EQ controls and options are particularly versatile in this truly professional plugin. Did I mention how good it looks?


Audio Ease Altiverb


Describing convolution reverb is a little tricky because it sounds how most people would intuitively expect any reverb to work. An audio signal has the reverb signature of a given space or device applied to it, and the output is sound plus reverb.

Until 2001 though, when Audio Ease introduced Altiverb, the reverb signature was algorithm-based, the way all the other entries on our list are. Convolution reverb uses an entirely different mathematical way of developing a reverb profile, capturing the sound of a real-world space using an impulse response, or IR for short.

This IR is actually an audio file, not an algorithm, and convolution is the mathematical process the audio of the IR and the audio of your signal are combined. The math, like reverb itself, is complex, but the results are not only incredibly natural, they can match processed reverb to the sound of the space modeled for IR.

Though there are other convolution reverbs out there now, Altiverb remains the first and is still the standard by which this class of reverb is measured. Instead of presets, Altiverb features IRs from around the world, including many famous concert halls, cathedrals, tombs, clubs and even recording studios. These aren’t algorithm models, but IRs developed from the actual reverb decay from these sites. Each IR features a photo of the setting.

Controls are fairly limited by high-end reverb standards, but it might be moot, since you have the sound of legendary acoustic spaces. Don’t like what you have? Move to another space.

At time of publishing, Altiverb has a price tag that converts to about $560 USD, which may be a deterrent if you’re really wondering about the convolution fuss. However, you can contact [email protected] and request a free trial demo. You do need an iLok 2 key, but otherwise it’s a great opportunity to see what’s on tap with this modern reverb technology.


Lexicon PCM Native Reverb Bundle

$599.95, VST/AU/AAX/RTAS

Lexicon is virtually synonymous with digital reverb dating back 40 years when they were the leading hardware vendor. The PCM Native Reverb Bundle features seven Lexicon algorithms with a ton of presets that get you into whatever ballpark you want and, if it weren’t for Pro-R, it might qualify as the prettiest.

You’d be hard pressed to find a commercial studio without a Lexicon product somewhere, and there are even affordable hardware units for home users. Lexicon previews are part of many software bundles accompanying DAWs, and the reason for such widespread acceptance is the sound.

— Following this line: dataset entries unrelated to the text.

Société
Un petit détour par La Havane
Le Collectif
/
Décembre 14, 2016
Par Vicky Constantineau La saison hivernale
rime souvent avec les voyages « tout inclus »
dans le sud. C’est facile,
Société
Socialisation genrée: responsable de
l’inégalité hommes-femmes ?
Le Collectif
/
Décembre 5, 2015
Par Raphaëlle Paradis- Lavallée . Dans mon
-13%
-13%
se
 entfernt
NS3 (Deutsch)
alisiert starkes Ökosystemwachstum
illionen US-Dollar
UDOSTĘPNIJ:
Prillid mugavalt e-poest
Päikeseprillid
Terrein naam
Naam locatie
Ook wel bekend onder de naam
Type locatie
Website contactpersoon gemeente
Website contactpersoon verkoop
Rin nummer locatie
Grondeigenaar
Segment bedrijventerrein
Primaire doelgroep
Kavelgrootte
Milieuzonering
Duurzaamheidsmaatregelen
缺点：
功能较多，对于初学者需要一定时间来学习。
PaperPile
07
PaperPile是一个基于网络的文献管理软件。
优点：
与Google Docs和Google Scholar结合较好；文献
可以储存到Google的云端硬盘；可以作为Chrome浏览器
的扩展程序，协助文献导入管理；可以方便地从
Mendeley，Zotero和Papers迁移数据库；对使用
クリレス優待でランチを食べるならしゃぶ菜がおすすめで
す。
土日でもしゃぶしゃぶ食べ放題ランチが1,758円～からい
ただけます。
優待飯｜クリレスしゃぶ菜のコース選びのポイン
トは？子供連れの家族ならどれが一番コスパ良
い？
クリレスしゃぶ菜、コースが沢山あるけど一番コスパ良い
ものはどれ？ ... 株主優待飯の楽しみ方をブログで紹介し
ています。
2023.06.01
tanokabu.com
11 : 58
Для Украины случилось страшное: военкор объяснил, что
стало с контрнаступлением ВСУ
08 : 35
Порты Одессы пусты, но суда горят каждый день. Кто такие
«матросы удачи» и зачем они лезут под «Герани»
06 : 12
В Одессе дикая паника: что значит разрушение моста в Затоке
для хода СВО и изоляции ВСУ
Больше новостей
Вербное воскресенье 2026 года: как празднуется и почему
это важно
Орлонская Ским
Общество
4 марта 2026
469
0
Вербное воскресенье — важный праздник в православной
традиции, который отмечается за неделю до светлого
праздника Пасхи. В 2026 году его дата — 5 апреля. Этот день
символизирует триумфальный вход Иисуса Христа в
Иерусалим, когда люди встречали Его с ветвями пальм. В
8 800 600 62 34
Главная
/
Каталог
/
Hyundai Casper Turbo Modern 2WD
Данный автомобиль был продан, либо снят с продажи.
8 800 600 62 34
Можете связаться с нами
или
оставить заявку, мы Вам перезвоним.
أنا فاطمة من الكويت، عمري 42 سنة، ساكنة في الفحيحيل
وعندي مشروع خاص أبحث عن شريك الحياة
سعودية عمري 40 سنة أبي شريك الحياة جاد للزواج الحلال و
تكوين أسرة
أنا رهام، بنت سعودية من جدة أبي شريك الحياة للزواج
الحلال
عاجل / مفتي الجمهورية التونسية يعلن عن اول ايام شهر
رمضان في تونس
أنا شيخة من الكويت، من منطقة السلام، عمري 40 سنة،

Simply, Lexicon is the gold standard against which other reverbs are measured and/or modeled. Rooms, halls, chambers, plates, virtually everything you need in digitally modeled reverb is here, and the sound of Lexicon’s reputation is behind each.



Reverb Tails

Everyone needs a little reverb for something, and with the variety of plugins at every price point, you’ll have multiple options no matter what your budget.

Chances are you already have a selection of reverbs in your arsenal. Adding any of the products listed here not only expands your capabilities but also gives you a well-regarded reverb to measure your existing plugins against.

The right reverb gives the components of your mix a sense of depth. Mixes aren’t simply left and right soundscapes, they’re also near and far, and a touch of ‘verb can send your pads back a few steps and rolling it off your lead can bring it forward in the mix.

The right reverb space in your mix can move your project from a tiny club to an EDM festival.

Beware of overuse, and don’t be a Preset Pete. Few engineers have ever gone wrong by setting the reverb level where they like it – and then backing it off a bit from there. The longer the session, the more you become immune to reverb level with a temptation to pump it up.

Presets are a great way to get in the zone, but if you don’t tweak, you’re not fully using your ears. Remember that “good enough” is the sound of giving up. Meanwhile, you learn nothing about how reverb works. It’s complex. Did I mention that?